Topeka Kansas Atty. Gen. Phill Kline is proposing measures that would scrutinize the deaths of children in the foster care system who die from abuse or neglect.
Under his proposal, the state would hire an independent investigator to review the deaths of children who are in state custody or who had been in foster care or the juvenile-justice system within six months of their deaths.
Kline said the investigator would determine whether the actions of state child-welfare officials contributed to harming the children. Those findings would be reported to a legislative oversight committee.
"This is a significant step in the right direction," he said. "I believe our government needs to be as accountable and as transparent as possible."
A 19-month-old boy, Dominic Matz, died last month in a Lawrence foster home. An alarm should have sounded when the medically fragile boy stopped breathing, his mother, Tanya Jones, of Paola, said.
But the alarm didn't go off, and Jones' attorney has accused the foster parents of either not knowing how to hook up the alarm or somehow turning it off. Friends of the foster parents, who were not identified, said they doubted those allegations were true.
The proposal also comes after the December 2002 murder of Brian Edgar, a 9-year-old former foster child whose adoptive parents bound him with duct tape and left him to suffocate.
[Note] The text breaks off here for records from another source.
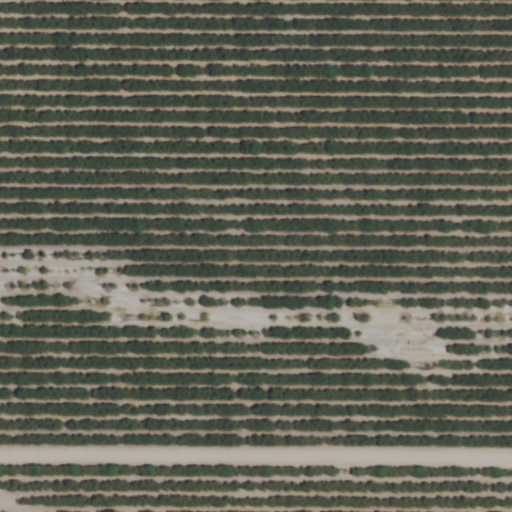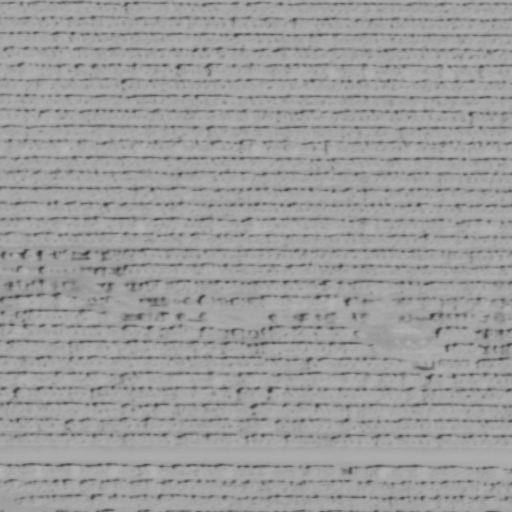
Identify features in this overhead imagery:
crop: (256, 256)
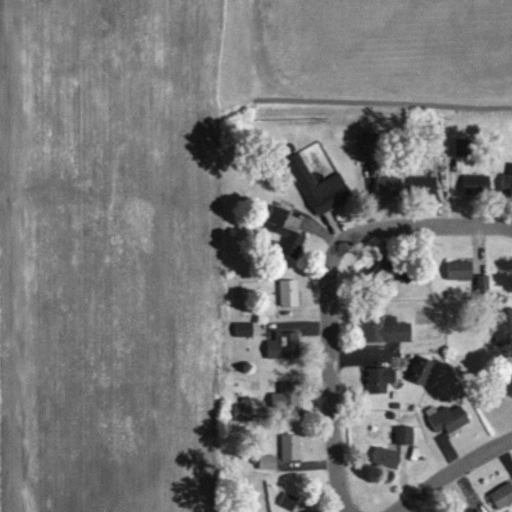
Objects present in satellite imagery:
building: (435, 153)
building: (370, 156)
building: (464, 156)
building: (507, 192)
building: (478, 193)
building: (424, 194)
building: (390, 195)
building: (320, 196)
building: (285, 241)
building: (460, 279)
road: (329, 293)
building: (483, 293)
building: (290, 302)
building: (503, 336)
building: (245, 338)
building: (384, 338)
building: (285, 355)
building: (422, 379)
building: (381, 388)
building: (508, 394)
building: (288, 405)
building: (249, 422)
building: (448, 427)
building: (405, 444)
building: (291, 456)
building: (387, 467)
building: (268, 471)
road: (451, 474)
building: (502, 503)
building: (288, 507)
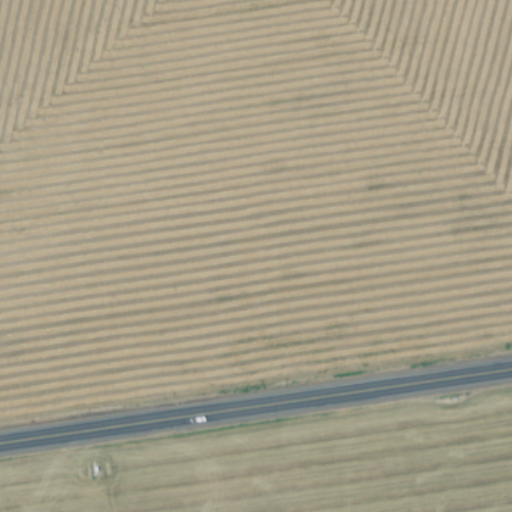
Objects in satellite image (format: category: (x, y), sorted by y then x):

The adoptive parents and baby sitter were convicted of murder and sentenced to life in prison.
Federal law requires states to have a provision to release records when children die or nearly die of abuse or neglect.
Many child-welfare advocates have lobbied for greater public disclosure, saying openness would improve social services systems designed to protect children.
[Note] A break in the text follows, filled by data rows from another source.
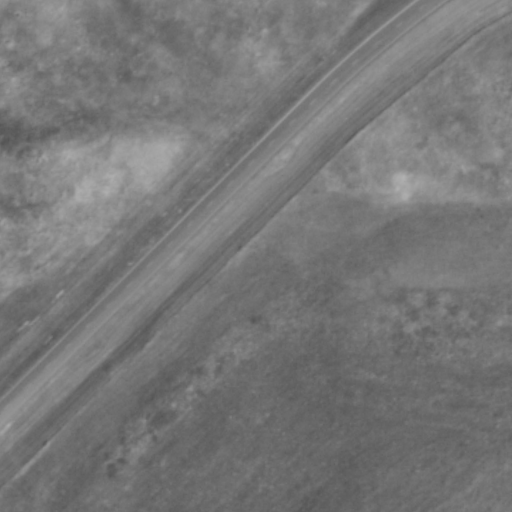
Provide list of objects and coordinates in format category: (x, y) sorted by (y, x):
road: (213, 199)
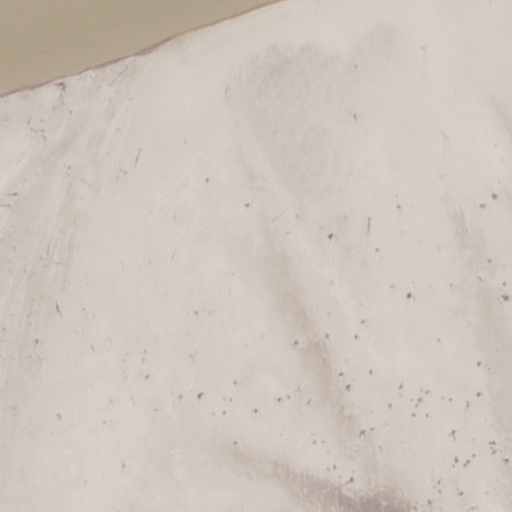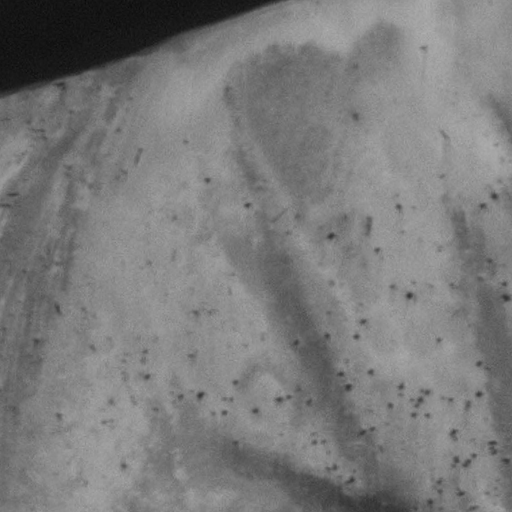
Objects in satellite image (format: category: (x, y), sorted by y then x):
river: (47, 13)
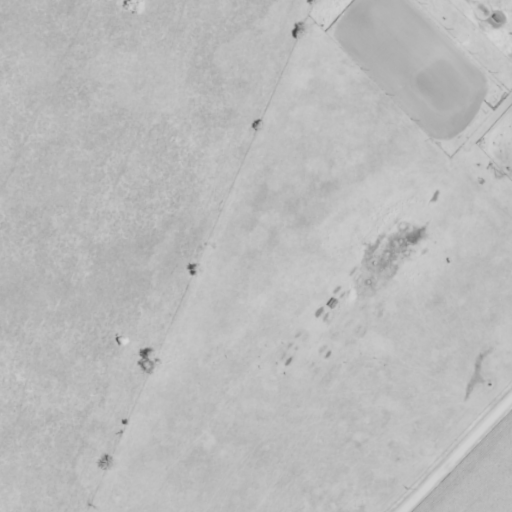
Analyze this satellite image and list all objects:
road: (454, 453)
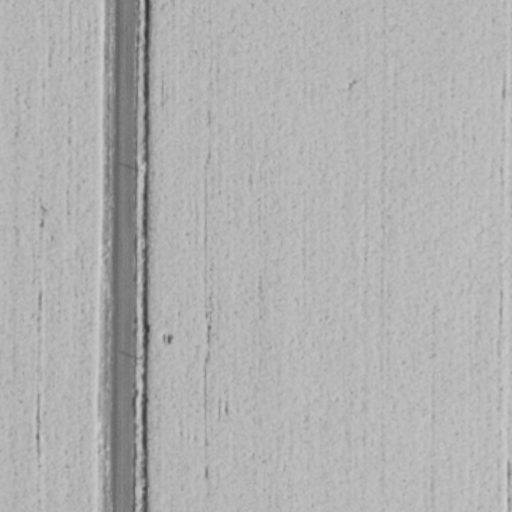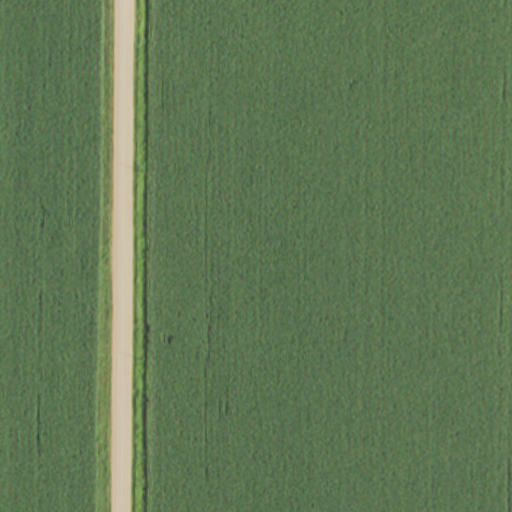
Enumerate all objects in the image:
road: (123, 256)
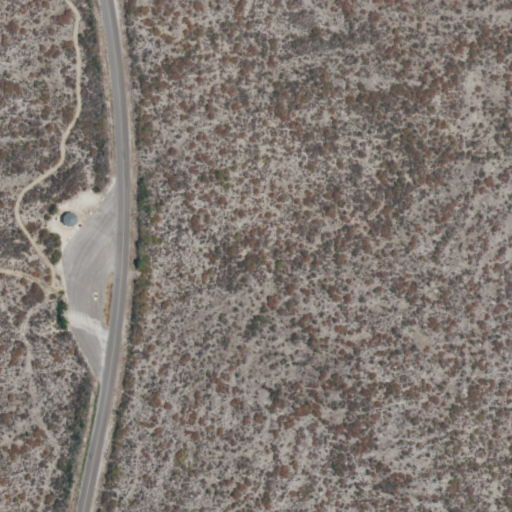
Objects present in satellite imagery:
road: (123, 257)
Lawmakers who plan to introduce Kline's plan in the Senate have been negotiating over how open the state should be with the findings.
Kline said he would continue to push for the state to release records in a child's death, but his current proposal stops short of such disclosure.
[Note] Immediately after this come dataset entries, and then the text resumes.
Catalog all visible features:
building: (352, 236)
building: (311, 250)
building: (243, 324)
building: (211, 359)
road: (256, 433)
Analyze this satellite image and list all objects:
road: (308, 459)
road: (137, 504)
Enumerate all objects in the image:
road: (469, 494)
"It's progress," Kline said. "I prefer more openness. I think the public ought to have access to the records. But we are proposing more openness."
Under Kline's proposal, the State Child Death Review Board would hire an investigator to look into deaths of children. The investigator would issue reports to the board, the state agency, a legislative oversight committee and local prosecutors in the jurisdiction where the children died.
In closed meetings, the legislative oversight committee would review the report and have access to confidential records. The committee could issue recommendations and vote to release certain documents to the public.
Kline and officials from the Kansas Department of Social and Rehabilitation Services have discussed his proposal.
"We're not opposed to openness," said Sandra Hazlett, director of children and family policy. "What we don't want is for the privacy of individuals to be compromised."